─── DATA RECORDS ───

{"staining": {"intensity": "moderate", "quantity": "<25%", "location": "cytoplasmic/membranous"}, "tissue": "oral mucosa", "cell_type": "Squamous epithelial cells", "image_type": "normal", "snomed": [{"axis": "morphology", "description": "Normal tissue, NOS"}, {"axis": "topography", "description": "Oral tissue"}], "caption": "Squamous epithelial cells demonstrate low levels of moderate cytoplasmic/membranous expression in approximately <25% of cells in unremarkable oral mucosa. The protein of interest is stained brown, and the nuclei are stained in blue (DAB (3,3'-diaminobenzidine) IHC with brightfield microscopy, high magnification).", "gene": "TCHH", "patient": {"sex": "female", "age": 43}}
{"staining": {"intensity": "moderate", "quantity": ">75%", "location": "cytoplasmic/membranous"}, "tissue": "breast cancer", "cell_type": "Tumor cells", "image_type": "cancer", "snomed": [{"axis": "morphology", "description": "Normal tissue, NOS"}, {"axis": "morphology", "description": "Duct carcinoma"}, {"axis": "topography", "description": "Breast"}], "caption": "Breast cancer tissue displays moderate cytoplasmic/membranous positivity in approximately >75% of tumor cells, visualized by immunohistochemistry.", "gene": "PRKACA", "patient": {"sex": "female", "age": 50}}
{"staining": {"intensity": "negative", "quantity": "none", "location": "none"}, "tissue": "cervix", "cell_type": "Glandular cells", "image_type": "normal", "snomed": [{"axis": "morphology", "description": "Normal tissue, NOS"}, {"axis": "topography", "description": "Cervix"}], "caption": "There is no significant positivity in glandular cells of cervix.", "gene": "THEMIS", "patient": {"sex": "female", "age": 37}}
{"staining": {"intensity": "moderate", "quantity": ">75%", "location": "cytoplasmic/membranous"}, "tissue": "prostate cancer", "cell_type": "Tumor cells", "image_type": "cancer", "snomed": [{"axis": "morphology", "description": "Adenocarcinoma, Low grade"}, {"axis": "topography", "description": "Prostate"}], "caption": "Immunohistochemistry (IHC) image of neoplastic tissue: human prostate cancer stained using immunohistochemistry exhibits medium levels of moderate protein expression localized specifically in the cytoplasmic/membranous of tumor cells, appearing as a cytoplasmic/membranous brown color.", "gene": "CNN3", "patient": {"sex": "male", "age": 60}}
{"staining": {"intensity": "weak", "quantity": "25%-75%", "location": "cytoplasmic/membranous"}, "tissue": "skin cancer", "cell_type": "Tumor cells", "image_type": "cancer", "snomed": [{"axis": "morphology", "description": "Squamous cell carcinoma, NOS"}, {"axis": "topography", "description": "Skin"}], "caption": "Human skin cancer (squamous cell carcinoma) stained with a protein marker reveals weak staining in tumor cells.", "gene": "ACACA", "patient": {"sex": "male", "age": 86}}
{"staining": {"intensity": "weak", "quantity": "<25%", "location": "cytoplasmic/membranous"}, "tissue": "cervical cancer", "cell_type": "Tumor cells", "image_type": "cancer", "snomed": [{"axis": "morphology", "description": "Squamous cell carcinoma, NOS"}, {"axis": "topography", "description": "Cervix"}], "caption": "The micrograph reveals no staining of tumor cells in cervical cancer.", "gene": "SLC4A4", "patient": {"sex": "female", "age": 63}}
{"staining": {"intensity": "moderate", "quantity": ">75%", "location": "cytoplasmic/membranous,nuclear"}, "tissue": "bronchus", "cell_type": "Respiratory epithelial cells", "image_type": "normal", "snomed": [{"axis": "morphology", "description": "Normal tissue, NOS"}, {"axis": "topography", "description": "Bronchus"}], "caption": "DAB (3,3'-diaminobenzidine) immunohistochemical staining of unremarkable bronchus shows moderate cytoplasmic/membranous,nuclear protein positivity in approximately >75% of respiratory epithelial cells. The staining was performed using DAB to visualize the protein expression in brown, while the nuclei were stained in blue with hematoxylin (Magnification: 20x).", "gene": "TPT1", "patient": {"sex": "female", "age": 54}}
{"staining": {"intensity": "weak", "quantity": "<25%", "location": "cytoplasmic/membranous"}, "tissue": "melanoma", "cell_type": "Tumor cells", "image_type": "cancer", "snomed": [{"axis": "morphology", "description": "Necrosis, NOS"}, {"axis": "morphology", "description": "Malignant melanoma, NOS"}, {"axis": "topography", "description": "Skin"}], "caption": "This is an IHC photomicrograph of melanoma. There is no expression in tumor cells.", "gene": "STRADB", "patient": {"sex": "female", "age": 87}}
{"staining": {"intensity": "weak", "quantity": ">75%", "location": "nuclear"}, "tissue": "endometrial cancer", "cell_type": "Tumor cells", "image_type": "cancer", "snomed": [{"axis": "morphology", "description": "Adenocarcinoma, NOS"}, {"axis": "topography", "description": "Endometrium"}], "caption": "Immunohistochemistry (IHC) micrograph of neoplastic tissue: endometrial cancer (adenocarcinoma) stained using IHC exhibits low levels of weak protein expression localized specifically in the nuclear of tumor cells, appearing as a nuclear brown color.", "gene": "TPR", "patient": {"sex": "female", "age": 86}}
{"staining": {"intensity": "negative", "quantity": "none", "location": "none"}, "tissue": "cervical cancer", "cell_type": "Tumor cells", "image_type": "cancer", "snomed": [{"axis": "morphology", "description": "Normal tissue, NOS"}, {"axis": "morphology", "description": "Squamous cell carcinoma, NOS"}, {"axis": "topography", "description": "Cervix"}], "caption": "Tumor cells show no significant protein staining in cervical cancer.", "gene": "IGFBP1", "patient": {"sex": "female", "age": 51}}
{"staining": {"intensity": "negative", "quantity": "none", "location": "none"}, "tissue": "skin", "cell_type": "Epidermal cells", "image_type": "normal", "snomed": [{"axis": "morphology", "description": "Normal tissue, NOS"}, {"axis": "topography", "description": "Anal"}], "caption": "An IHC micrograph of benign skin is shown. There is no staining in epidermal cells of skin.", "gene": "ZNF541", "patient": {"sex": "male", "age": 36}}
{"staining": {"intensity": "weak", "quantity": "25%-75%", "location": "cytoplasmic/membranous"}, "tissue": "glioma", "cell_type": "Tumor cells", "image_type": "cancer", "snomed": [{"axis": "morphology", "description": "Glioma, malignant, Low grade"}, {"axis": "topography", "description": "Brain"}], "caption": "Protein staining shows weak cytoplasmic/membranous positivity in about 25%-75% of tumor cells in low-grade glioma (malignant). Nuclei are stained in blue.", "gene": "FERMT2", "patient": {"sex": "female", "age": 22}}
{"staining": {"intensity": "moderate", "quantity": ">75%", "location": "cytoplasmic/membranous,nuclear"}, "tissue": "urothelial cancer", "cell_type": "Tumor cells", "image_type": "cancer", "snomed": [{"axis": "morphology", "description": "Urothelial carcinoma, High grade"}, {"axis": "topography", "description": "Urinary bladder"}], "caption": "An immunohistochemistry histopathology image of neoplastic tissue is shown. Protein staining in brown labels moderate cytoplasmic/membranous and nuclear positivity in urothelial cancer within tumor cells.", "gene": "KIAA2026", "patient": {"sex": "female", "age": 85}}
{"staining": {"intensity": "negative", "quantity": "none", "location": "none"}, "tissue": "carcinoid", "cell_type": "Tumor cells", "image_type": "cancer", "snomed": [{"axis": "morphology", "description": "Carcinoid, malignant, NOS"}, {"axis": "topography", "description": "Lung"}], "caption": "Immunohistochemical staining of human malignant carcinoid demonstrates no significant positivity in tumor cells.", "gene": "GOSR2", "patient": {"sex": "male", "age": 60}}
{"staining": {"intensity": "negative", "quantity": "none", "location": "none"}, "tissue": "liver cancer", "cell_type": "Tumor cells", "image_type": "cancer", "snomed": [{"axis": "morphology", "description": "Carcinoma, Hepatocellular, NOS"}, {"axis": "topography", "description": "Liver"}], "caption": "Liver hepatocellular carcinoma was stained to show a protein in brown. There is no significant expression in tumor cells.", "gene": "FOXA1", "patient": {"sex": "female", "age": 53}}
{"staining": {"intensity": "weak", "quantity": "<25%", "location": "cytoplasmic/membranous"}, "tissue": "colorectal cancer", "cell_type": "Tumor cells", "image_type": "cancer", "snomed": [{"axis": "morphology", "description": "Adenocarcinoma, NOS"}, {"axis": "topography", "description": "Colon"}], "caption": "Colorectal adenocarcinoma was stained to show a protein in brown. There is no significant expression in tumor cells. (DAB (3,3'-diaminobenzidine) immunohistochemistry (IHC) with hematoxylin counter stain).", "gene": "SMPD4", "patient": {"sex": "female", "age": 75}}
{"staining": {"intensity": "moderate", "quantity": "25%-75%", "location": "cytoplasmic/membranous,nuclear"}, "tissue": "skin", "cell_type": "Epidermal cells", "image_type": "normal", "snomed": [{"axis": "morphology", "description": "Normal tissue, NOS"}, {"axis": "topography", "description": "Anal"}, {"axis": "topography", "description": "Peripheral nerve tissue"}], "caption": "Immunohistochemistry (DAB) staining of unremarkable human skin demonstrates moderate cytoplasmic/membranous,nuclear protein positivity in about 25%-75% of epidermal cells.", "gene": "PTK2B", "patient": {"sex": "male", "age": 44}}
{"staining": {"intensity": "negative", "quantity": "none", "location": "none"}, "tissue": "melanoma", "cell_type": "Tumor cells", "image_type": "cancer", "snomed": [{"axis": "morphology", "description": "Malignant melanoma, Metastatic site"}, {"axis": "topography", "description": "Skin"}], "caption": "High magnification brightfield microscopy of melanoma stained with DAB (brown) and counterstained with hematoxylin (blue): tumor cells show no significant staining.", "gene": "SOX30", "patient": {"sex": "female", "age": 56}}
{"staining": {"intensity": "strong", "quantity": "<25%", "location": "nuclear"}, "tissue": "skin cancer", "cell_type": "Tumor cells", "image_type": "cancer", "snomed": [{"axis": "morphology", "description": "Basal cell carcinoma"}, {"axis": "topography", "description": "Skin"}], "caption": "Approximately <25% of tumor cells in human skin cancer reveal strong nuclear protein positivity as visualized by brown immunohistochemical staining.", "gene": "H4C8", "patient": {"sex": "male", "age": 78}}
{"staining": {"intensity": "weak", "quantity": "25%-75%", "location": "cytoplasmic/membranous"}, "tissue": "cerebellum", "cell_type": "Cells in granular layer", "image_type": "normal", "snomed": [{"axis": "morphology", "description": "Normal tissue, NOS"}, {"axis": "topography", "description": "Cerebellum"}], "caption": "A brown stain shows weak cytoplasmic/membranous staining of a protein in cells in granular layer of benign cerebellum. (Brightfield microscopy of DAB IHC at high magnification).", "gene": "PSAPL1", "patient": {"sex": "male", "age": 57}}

───

TO DO
In the listing above, find the line with "staining shows weak" and the line with "staining of human"; output exactly those lines and all lines between them.

RESPONSE
{"staining": {"intensity": "weak", "quantity": "25%-75%", "location": "cytoplasmic/membranous"}, "tissue": "glioma", "cell_type": "Tumor cells", "image_type": "cancer", "snomed": [{"axis": "morphology", "description": "Glioma, malignant, Low grade"}, {"axis": "topography", "description": "Brain"}], "caption": "Protein staining shows weak cytoplasmic/membranous positivity in about 25%-75% of tumor cells in low-grade glioma (malignant). Nuclei are stained in blue.", "gene": "FERMT2", "patient": {"sex": "female", "age": 22}}
{"staining": {"intensity": "moderate", "quantity": ">75%", "location": "cytoplasmic/membranous,nuclear"}, "tissue": "urothelial cancer", "cell_type": "Tumor cells", "image_type": "cancer", "snomed": [{"axis": "morphology", "description": "Urothelial carcinoma, High grade"}, {"axis": "topography", "description": "Urinary bladder"}], "caption": "An immunohistochemistry histopathology image of neoplastic tissue is shown. Protein staining in brown labels moderate cytoplasmic/membranous and nuclear positivity in urothelial cancer within tumor cells.", "gene": "KIAA2026", "patient": {"sex": "female", "age": 85}}
{"staining": {"intensity": "negative", "quantity": "none", "location": "none"}, "tissue": "carcinoid", "cell_type": "Tumor cells", "image_type": "cancer", "snomed": [{"axis": "morphology", "description": "Carcinoid, malignant, NOS"}, {"axis": "topography", "description": "Lung"}], "caption": "Immunohistochemical staining of human malignant carcinoid demonstrates no significant positivity in tumor cells.", "gene": "GOSR2", "patient": {"sex": "male", "age": 60}}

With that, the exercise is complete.